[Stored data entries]
-----
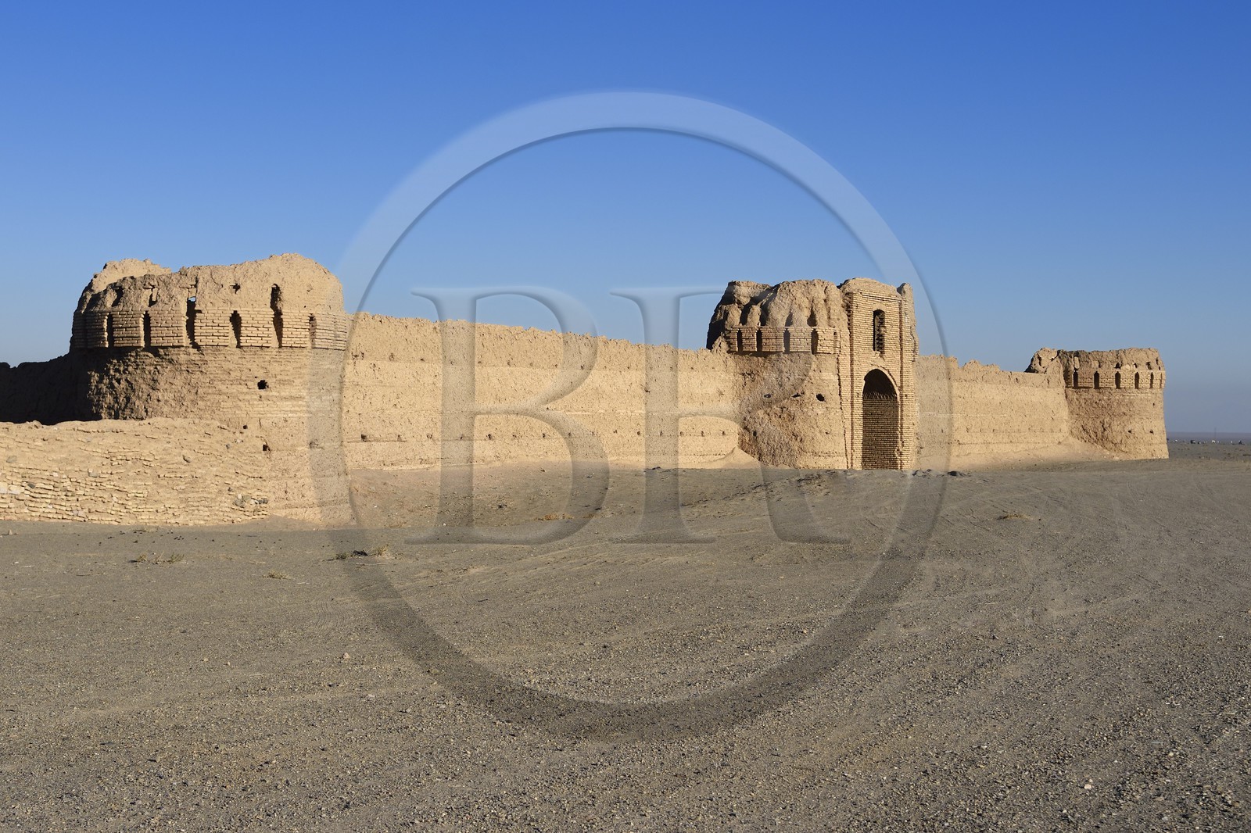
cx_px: 626
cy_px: 416
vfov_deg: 24.6
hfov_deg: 36.3
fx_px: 1911
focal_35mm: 55
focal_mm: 55
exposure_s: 1/1000
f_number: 8
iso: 200
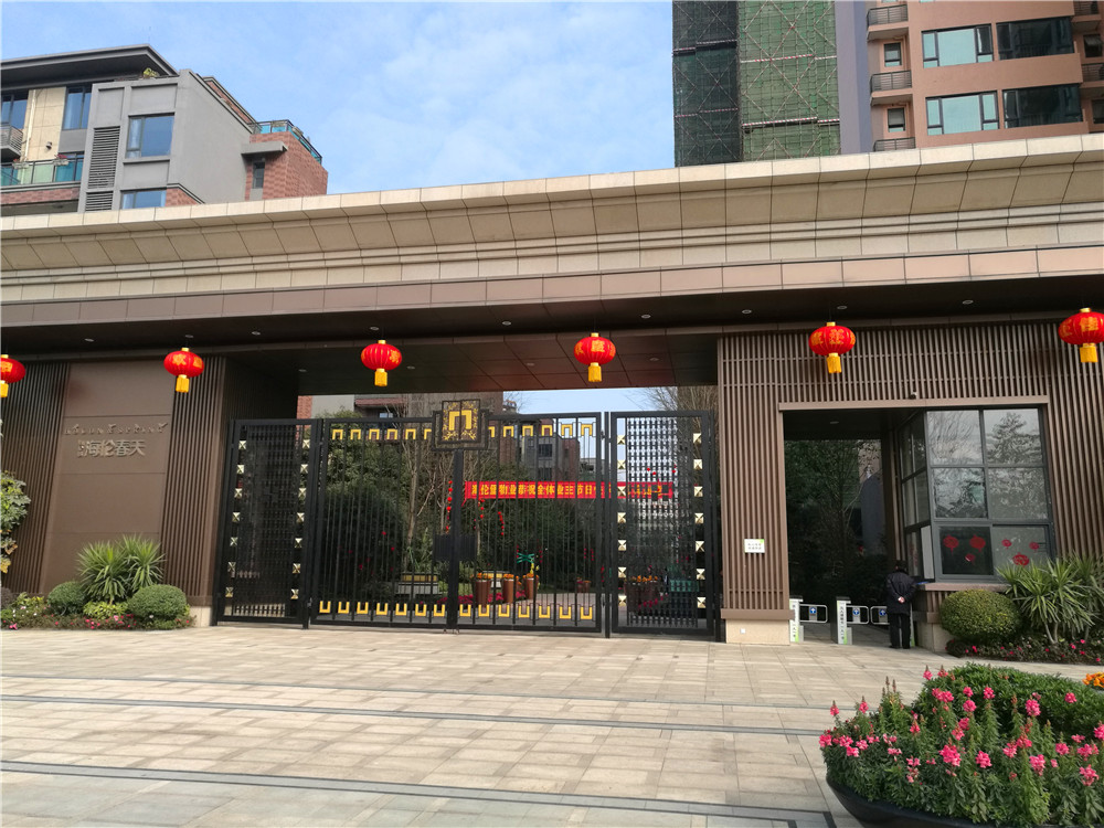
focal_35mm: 27
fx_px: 861
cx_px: 552
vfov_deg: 51.4
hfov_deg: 65.3
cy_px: 414
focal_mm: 4.04
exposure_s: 1/551
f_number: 2
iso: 50
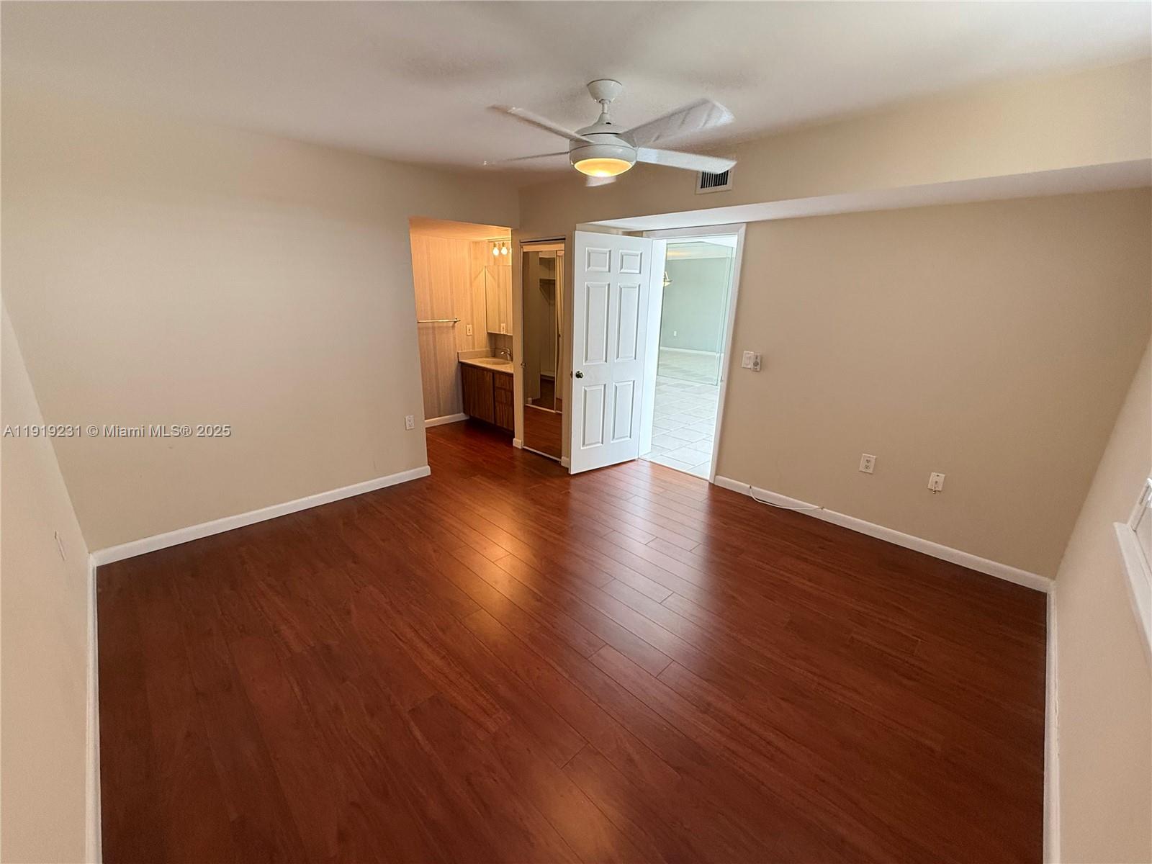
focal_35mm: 14
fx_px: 466
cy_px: 432
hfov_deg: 102.1
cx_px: 576
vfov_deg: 85.7
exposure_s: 1/120
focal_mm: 2.22
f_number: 2.2
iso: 250
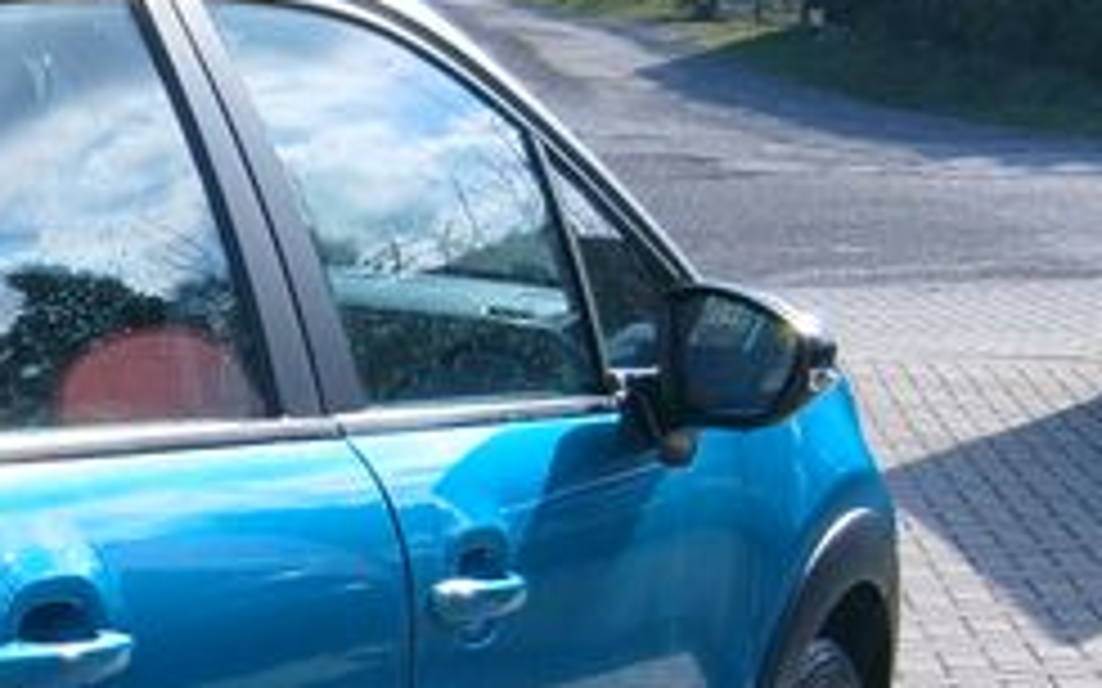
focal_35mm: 115
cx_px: -517
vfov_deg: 11.1
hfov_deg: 16.6
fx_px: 3453
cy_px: 940
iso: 20
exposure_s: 1/313
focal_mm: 3.98
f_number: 1.8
-----
Please write out the lines above, beginning at the line with "focal_35mm: 27" and ending at the last line of the records, exactly as they appear and without pictures.

▶ **OUTPUT OF THE EXERCISE**:
focal_35mm: 27
fx_px: 861
cx_px: 552
vfov_deg: 51.4
hfov_deg: 65.3
cy_px: 414
focal_mm: 4.04
exposure_s: 1/551
f_number: 2
iso: 50
focal_35mm: 14
fx_px: 466
cy_px: 432
hfov_deg: 102.1
cx_px: 576
vfov_deg: 85.7
exposure_s: 1/120
focal_mm: 2.22
f_number: 2.2
iso: 250
focal_35mm: 115
cx_px: -517
vfov_deg: 11.1
hfov_deg: 16.6
fx_px: 3453
cy_px: 940
iso: 20
exposure_s: 1/313
focal_mm: 3.98
f_number: 1.8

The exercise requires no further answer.